Many, like Mohammed, cannot afford to flee. It costs up to 2,000 Euros for a family to make their way from Deir ez-Zor to Hassaka, a safer area. They have to pay smugglers to pass the checkpoints, hide their children in trucks, and bribe different armed groups to pass. After years of war, they can only rely on people like myself outside the country to support them with money to pay for their path to safety.

A few days ago, one of my cousins was captured by a military group, and another one stepped on a land mine when trying to seek safety. Some of my friends have sent me videos of their flight; they camp in desert areas, shovel grave-like holes to sleep in, and cover themselves with blankets and clothes to protect them from the heat and the cold. I don’t know if you have ever been to a desert, but the temperatures are brutal: it reaches up to 40 degrees during the day, and can drop below zero during the nights.

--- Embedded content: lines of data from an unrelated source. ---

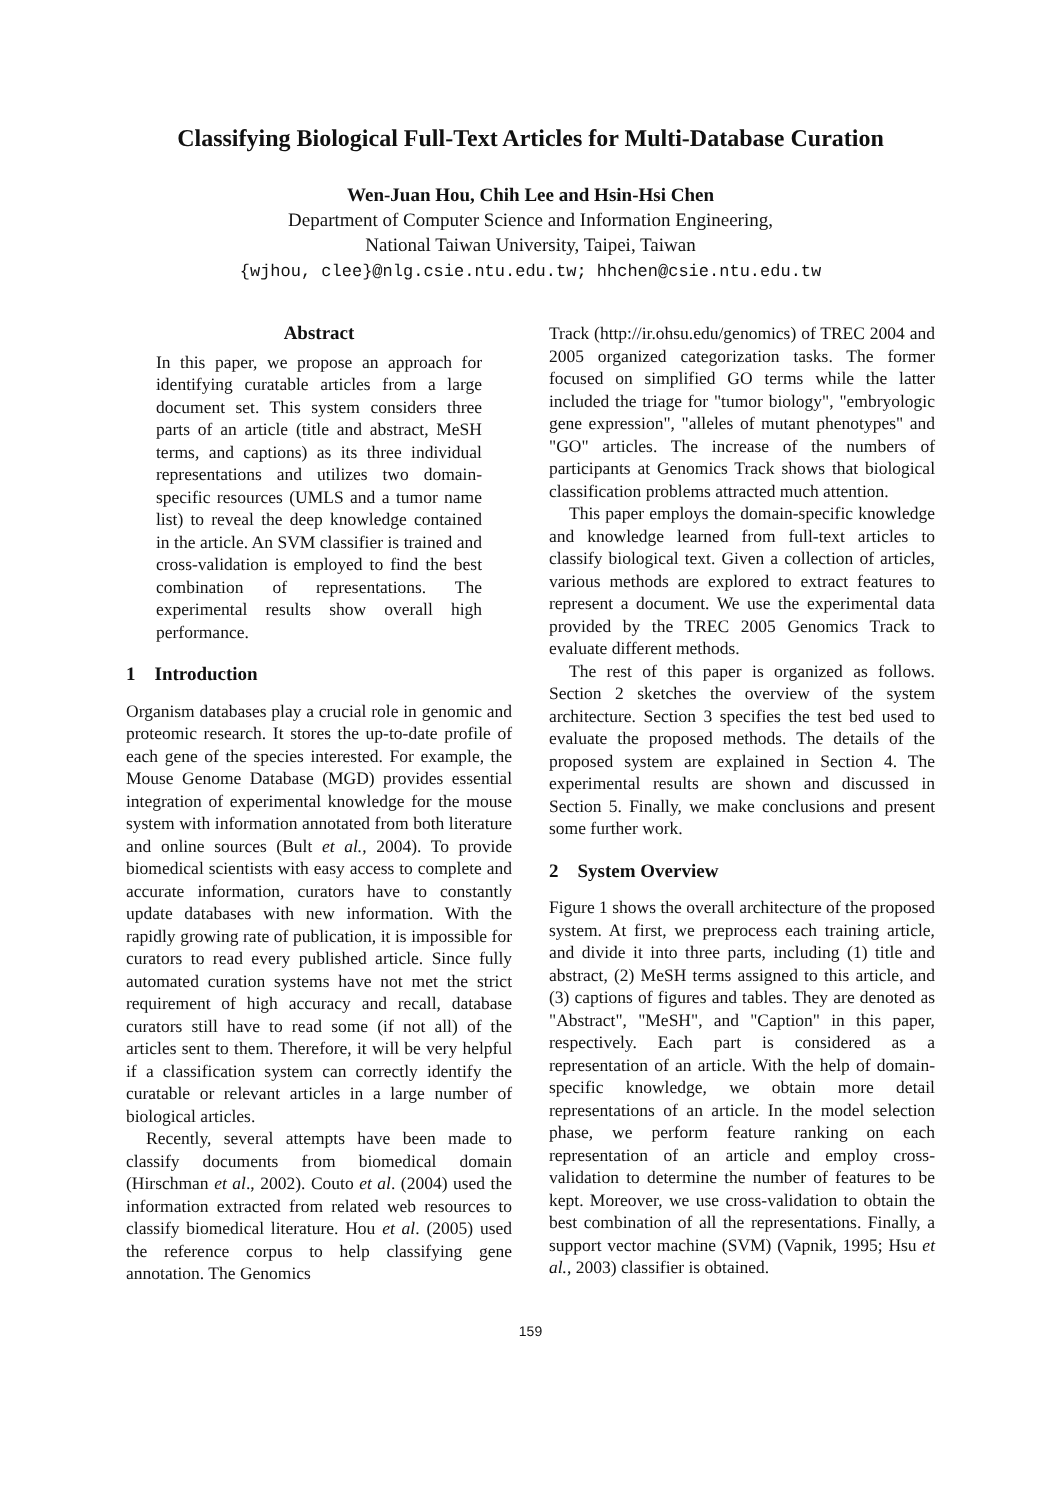Classifying Biological Full-Text Articles for Multi-Database Curation
Wen-Juan Hou, Chih Lee and Hsin-Hsi Chen
Department of Computer Science and Information Engineering,
National Taiwan University, Taipei, Taiwan
{wjhou, clee}@nlg.csie.ntu.edu.tw; hhchen@csie.ntu.edu.tw
Abstract
In this paper, we propose an approach for identifying curatable articles from a large document set. This system considers three parts of an article (title and abstract, MeSH terms, and captions) as its three individual representations and utilizes two domain-specific resources (UMLS and a tumor name list) to reveal the deep knowledge contained in the article. An SVM classifier is trained and cross-validation is employed to find the best combination of representations. The experimental results show overall high performance.
1 Introduction
Organism databases play a crucial role in genomic and proteomic research. It stores the up-to-date profile of each gene of the species interested. For example, the Mouse Genome Database (MGD) provides essential integration of experimental knowledge for the mouse system with information annotated from both literature and online sources (Bult et al., 2004). To provide biomedical scientists with easy access to complete and accurate information, curators have to constantly update databases with new information. With the rapidly growing rate of publication, it is impossible for curators to read every published article. Since fully automated curation systems have not met the strict requirement of high accuracy and recall, database curators still have to read some (if not all) of the articles sent to them. Therefore, it will be very helpful if a classification system can correctly identify the curatable or relevant articles in a large number of biological articles.
Recently, several attempts have been made to classify documents from biomedical domain (Hirschman et al., 2002). Couto et al. (2004) used the information extracted from related web resources to classify biomedical literature. Hou et al. (2005) used the reference corpus to help classifying gene annotation. The Genomics
Track (http://ir.ohsu.edu/genomics) of TREC 2004 and 2005 organized categorization tasks. The former focused on simplified GO terms while the latter included the triage for "tumor biology", "embryologic gene expression", "alleles of mutant phenotypes" and "GO" articles. The increase of the numbers of participants at Genomics Track shows that biological classification problems attracted much attention.
This paper employs the domain-specific knowledge and knowledge learned from full-text articles to classify biological text. Given a collection of articles, various methods are explored to extract features to represent a document. We use the experimental data provided by the TREC 2005 Genomics Track to evaluate different methods.
The rest of this paper is organized as follows. Section 2 sketches the overview of the system architecture. Section 3 specifies the test bed used to evaluate the proposed methods. The details of the proposed system are explained in Section 4. The experimental results are shown and discussed in Section 5. Finally, we make conclusions and present some further work.
2 System Overview
Figure 1 shows the overall architecture of the proposed system. At first, we preprocess each training article, and divide it into three parts, including (1) title and abstract, (2) MeSH terms assigned to this article, and (3) captions of figures and tables. They are denoted as "Abstract", "MeSH", and "Caption" in this paper, respectively. Each part is considered as a representation of an article. With the help of domain-specific knowledge, we obtain more detail representations of an article. In the model selection phase, we perform feature ranking on each representation of an article and employ cross-validation to determine the number of features to be kept. Moreover, we use cross-validation to obtain the best combination of all the representations. Finally, a support vector machine (SVM) (Vapnik, 1995; Hsu et al., 2003) classifier is obtained.
159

My mother did not want to leave, even when my father finally decided to give up his home a few weeks ago. We all tried to persuade my mother to leave with my Dad. But she stayed, along with my 12-year-old sister. Our village is all she ever knew; our ancestors have lived there for centuries. She herded her sheep and cows, and she did not want to leave them behind. But a few days ago, armed men came to our house. They told her that she does not need to live in a big house like this on her own.

The last message I have from my mother is that she and my sister are now passing the river Euphrates. I have not heard from her in almost a week. I do not know if she is still alive.

So here I sit, in Germany, safe. I have a job with CARE Germany, supporting children and teenage refugees. My family—I now have four children—is safe. I have found friends, and a job that fulfills me. Yet, every other minute, I check my phone to see if there are any WhatsApp notifications. I hear from my family and friends, some of whom have been displaced many times around the country, who have escaped unimaginable horrors, and who are now trapped once again. The war is not over. On the contrary, in Deir ez-Zor and its countryside, the situation is generally worse than ever before.

All I hope for is that international humanitarian law will be abided. I so desperately hope that an immediate ceasefire will save the lives of my friend Mohammed and his family. I hope more than anything that I hear from my mother. I hope that she is alive and that she has made her way out of the war zone. I hope one day I can do more than hope.

This is what it feels like to be lucky.